▶ **Job item**: Nothing but the lines below from the first through the one with "[563,240,647,254] 14/04/2021 ->" should appear, printed exactly; please leave pictures out.

▶ **Input**:

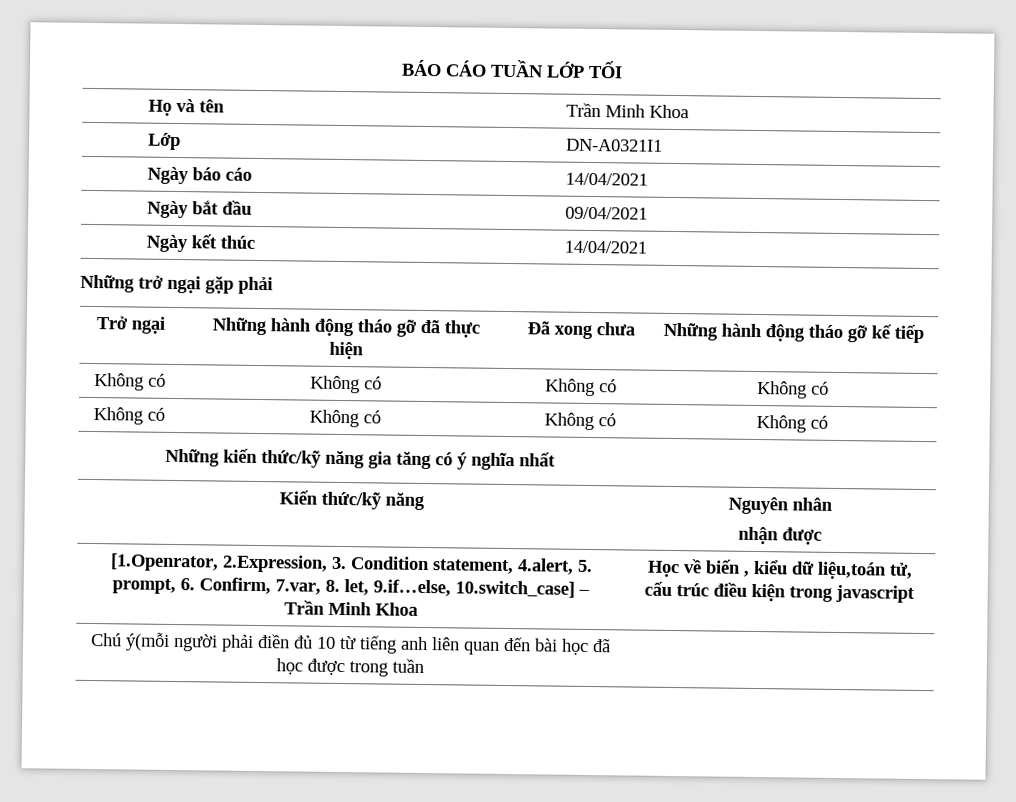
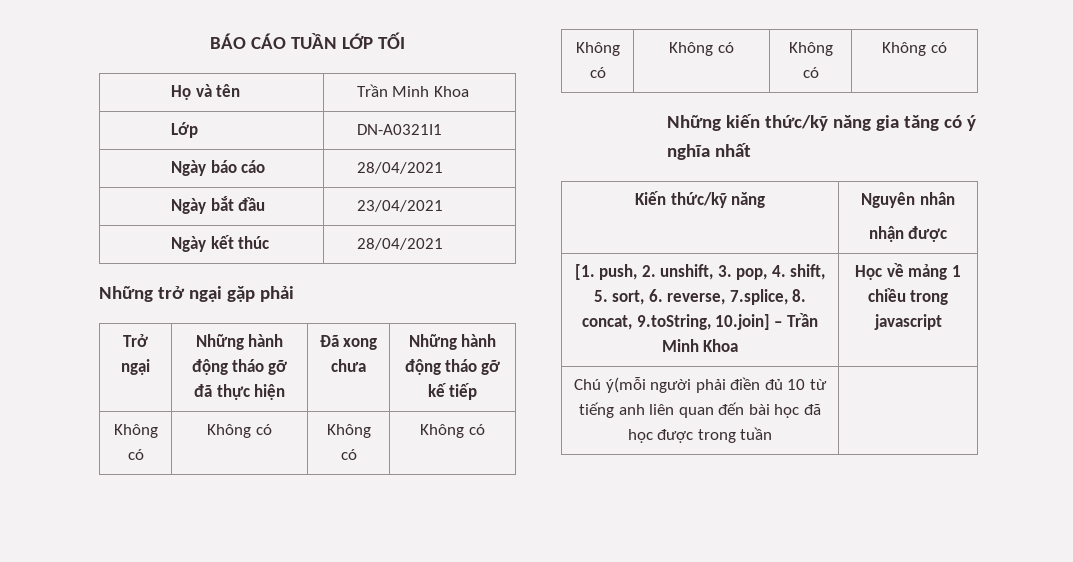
[564,172,648,186] 14/04/2021 -> [356,162,443,174] 28/04/2021
[564,206,648,220] 09/04/2021 -> [356,200,443,212] 23/04/2021
[563,240,647,254] 14/04/2021 -> [356,238,443,250] 28/04/2021
[109,553,593,575] [112,577,575,598] [1.Openrator, 2.Expression, 3. Condition statement, 4.alert, 5. prompt, 6. Confirm, 7.var, 8. let, 9.if…else, 10.switch_case] -> [574,264,826,280] [593,289,807,305] [582,314,770,330] [1. push, 2. unshift, 3. pop, 4. shift, 5. sort, 6. reverse, 7.splice, 8. concat, 9.toString, 10.join]
[704,559,913,580] [644,581,786,602] biến , kiểu dữ liệu,toán tử, cấu trúc điều kiện -> [908,264,961,280] [867,288,906,302] mảng 1 chiều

▶ **Answer space**:
[564,172,648,186] 14/04/2021 -> [356,162,443,174] 28/04/2021
[564,206,648,220] 09/04/2021 -> [356,200,443,212] 23/04/2021
[563,240,647,254] 14/04/2021 -> [356,238,443,250] 28/04/2021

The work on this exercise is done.